Park your phone
Maryland Department of Transportation Secretary Pete K. Rahn kicked off Distracted Driving Awareness Month earlier this month with a piece of advice that could save hundreds of lives each year across the state: “Park your phone before you drive.”
“It’s critical that drivers pay full attention behind the wheel,” said Rahn. “Distracted driving is easily prevented, and doing so will save hundreds of lives each year.”
Each year in Maryland, distracted driving plays a role in 185 traffic deaths and more than 27,000 injuries. Potentially deadly distractions include tending to children, shaving, putting on makeup and reading, but using cell phones or other electronic devices is especially distracting.

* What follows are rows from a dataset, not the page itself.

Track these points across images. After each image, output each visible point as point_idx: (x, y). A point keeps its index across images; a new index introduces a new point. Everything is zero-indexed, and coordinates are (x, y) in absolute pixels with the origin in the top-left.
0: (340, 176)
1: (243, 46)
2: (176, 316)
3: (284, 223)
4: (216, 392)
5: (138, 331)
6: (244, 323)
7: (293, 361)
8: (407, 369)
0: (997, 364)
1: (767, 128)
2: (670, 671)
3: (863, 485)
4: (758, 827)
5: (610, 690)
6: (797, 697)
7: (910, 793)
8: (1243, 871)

Researcher David Strayer of the University of Utah found that talking on a cell phone quadruples your risk of an accident, about the same as if you were driving drunk. That risk doubles again, to eight times normal, if you are texting.

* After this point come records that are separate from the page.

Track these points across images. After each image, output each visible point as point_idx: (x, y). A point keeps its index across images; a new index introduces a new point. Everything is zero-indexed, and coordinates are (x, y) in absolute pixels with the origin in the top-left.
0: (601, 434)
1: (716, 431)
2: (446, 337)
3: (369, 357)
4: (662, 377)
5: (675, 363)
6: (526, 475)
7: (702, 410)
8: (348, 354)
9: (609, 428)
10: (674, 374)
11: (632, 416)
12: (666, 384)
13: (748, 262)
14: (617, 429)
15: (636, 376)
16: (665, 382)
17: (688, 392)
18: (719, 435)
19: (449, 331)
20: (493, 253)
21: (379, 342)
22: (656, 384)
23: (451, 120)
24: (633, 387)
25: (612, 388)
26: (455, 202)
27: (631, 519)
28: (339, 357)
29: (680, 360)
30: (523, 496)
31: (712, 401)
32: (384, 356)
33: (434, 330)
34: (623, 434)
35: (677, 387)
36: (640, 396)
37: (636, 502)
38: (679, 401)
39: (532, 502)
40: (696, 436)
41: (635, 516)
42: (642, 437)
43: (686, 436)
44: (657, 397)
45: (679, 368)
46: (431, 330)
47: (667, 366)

A typical text takes five seconds to write and send. In five seconds, a car traveling at 55 mph will travel the length of a football field. With your attention off the road, it’s like driving that distance while blindfolded.
Nationally, in 2015 alone, 3,477 people were killed, and 391,000 were injured in motor vehicle crashes involving distracted drivers.
During daylight hours, approximately 660,000 drivers are using cell phones while driving. That creates enormous potential for deaths and injuries on U.S. roads. Teens were the largest age group reported as distracted at the time of fatal crashes.
“Texting or using your phone while driving is extremely dangerous. You’re up to 23 times more likely to crash, putting lives in jeopardy,” said Christine Nizer, MDOT Motor Vehicle Administrator and Governor Hogan’s Highway Safety Representative. “Put your phone away, and make sure you stay focused.”
Drivers can be ticketed for writing, sending, or reading a text or electronic message while driving. The fine is $70 and one point on your license and may increase to $110 and three points if use of the device contributes to a crash. Fines for using a handheld cell phone are $83 for the first offense, $140 for the second offense, and $160 for the third offense.
In Maryland, under Jake’s Law, any driver who causes serious injury or death while using a handheld cell phone or texting may receive a prison sentence of up to three years and a fine of up to $5,000.
MDTA Police Chief Col. Jerry Jones issued this warning to motorists: “We are serious about eliminating distracted driving. If you have a phone in one hand while driving, expect to get a ticket in the other. Lives are on the line.”
So, park your phone. The life you save may be your own.